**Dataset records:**
▶

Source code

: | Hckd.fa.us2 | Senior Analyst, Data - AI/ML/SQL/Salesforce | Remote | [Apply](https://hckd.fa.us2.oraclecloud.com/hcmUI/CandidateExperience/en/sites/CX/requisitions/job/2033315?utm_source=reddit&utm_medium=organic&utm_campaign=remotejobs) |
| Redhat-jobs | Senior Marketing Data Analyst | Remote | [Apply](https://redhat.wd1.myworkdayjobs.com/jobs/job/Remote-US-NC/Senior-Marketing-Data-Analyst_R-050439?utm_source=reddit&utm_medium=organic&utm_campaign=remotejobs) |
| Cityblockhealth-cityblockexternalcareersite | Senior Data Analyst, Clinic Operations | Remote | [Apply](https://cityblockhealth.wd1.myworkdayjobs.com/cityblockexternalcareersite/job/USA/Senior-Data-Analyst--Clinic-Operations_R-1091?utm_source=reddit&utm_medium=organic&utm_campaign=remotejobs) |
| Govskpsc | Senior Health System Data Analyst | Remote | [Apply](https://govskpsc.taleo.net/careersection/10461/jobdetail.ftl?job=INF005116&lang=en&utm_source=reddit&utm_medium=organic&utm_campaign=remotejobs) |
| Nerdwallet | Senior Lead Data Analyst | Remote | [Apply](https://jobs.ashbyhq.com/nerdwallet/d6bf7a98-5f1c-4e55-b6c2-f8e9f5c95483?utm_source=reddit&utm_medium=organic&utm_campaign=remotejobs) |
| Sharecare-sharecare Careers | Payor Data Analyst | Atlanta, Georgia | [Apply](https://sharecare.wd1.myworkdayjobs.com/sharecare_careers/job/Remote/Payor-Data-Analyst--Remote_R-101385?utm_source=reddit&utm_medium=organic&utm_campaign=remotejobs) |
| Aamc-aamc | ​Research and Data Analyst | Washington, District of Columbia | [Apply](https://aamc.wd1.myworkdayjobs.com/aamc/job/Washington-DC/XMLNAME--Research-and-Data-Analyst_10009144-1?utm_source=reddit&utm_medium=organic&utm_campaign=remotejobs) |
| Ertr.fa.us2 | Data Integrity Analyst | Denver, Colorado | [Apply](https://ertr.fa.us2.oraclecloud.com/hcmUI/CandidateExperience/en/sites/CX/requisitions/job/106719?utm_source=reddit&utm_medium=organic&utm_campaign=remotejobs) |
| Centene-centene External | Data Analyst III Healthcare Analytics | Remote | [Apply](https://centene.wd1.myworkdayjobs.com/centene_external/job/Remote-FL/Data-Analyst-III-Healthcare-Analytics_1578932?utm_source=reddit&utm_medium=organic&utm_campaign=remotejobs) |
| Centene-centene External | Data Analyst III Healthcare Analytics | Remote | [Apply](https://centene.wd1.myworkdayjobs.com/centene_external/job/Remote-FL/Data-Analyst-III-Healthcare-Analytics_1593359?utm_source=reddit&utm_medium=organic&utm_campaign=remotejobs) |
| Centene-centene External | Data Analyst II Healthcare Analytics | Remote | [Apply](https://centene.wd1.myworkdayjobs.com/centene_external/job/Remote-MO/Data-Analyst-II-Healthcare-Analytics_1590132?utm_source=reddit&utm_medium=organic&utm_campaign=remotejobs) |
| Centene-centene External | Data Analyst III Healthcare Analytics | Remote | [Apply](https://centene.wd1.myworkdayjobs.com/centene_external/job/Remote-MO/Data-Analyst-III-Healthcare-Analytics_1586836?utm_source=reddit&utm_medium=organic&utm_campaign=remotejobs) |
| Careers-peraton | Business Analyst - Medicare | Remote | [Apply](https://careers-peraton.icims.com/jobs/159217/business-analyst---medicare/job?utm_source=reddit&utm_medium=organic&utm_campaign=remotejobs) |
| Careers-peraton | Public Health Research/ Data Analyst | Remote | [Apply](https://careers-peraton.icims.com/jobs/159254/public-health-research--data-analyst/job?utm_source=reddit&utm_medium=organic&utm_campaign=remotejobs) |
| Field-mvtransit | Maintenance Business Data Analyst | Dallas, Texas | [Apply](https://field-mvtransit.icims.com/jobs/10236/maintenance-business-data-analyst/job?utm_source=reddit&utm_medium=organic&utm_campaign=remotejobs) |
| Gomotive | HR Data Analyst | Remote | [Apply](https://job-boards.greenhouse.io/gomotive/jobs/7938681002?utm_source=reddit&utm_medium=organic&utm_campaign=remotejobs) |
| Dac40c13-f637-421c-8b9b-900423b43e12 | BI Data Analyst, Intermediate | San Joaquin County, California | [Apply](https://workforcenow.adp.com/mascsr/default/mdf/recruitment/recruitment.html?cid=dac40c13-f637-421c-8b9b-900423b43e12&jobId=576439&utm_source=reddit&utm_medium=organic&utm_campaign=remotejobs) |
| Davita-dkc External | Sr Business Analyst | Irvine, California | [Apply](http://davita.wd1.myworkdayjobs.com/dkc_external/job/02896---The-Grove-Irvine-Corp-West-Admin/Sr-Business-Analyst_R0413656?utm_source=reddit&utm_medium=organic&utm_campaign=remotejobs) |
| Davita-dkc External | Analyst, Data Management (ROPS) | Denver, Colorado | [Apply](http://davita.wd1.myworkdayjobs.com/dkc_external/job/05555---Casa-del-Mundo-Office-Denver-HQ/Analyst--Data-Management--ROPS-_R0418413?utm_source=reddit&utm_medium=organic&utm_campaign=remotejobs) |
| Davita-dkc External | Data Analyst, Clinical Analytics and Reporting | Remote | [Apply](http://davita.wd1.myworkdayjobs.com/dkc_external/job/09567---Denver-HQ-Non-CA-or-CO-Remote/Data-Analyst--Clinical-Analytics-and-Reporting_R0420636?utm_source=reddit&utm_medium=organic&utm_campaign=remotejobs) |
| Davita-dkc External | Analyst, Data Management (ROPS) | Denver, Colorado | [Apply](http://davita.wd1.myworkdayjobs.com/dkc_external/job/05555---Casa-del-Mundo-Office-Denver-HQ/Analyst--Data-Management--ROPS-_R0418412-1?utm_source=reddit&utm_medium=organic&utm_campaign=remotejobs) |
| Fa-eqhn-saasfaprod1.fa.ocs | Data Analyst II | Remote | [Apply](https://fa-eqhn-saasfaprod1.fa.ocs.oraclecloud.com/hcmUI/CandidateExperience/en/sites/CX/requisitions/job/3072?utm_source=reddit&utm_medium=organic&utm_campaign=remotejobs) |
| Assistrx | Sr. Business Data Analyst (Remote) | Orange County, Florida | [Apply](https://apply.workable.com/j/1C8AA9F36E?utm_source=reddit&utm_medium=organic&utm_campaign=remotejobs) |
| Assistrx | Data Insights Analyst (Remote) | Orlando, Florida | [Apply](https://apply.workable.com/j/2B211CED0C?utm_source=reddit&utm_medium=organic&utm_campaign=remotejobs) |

◀

**JOB:**
For the word "hcmUI", go through the records and show each line that carries it.

**TASK SOLUTION:**
: | Hckd.fa.us2 | Senior Analyst, Data - AI/ML/SQL/Salesforce | Remote | [Apply](https://hckd.fa.us2.oraclecloud.com/hcmUI/CandidateExperience/en/sites/CX/requisitions/job/2033315?utm_source=reddit&utm_medium=organic&utm_campaign=remotejobs) |
| Ertr.fa.us2 | Data Integrity Analyst | Denver, Colorado | [Apply](https://ertr.fa.us2.oraclecloud.com/hcmUI/CandidateExperience/en/sites/CX/requisitions/job/106719?utm_source=reddit&utm_medium=organic&utm_campaign=remotejobs) |
| Fa-eqhn-saasfaprod1.fa.ocs | Data Analyst II | Remote | [Apply](https://fa-eqhn-saasfaprod1.fa.ocs.oraclecloud.com/hcmUI/CandidateExperience/en/sites/CX/requisitions/job/3072?utm_source=reddit&utm_medium=organic&utm_campaign=remotejobs) |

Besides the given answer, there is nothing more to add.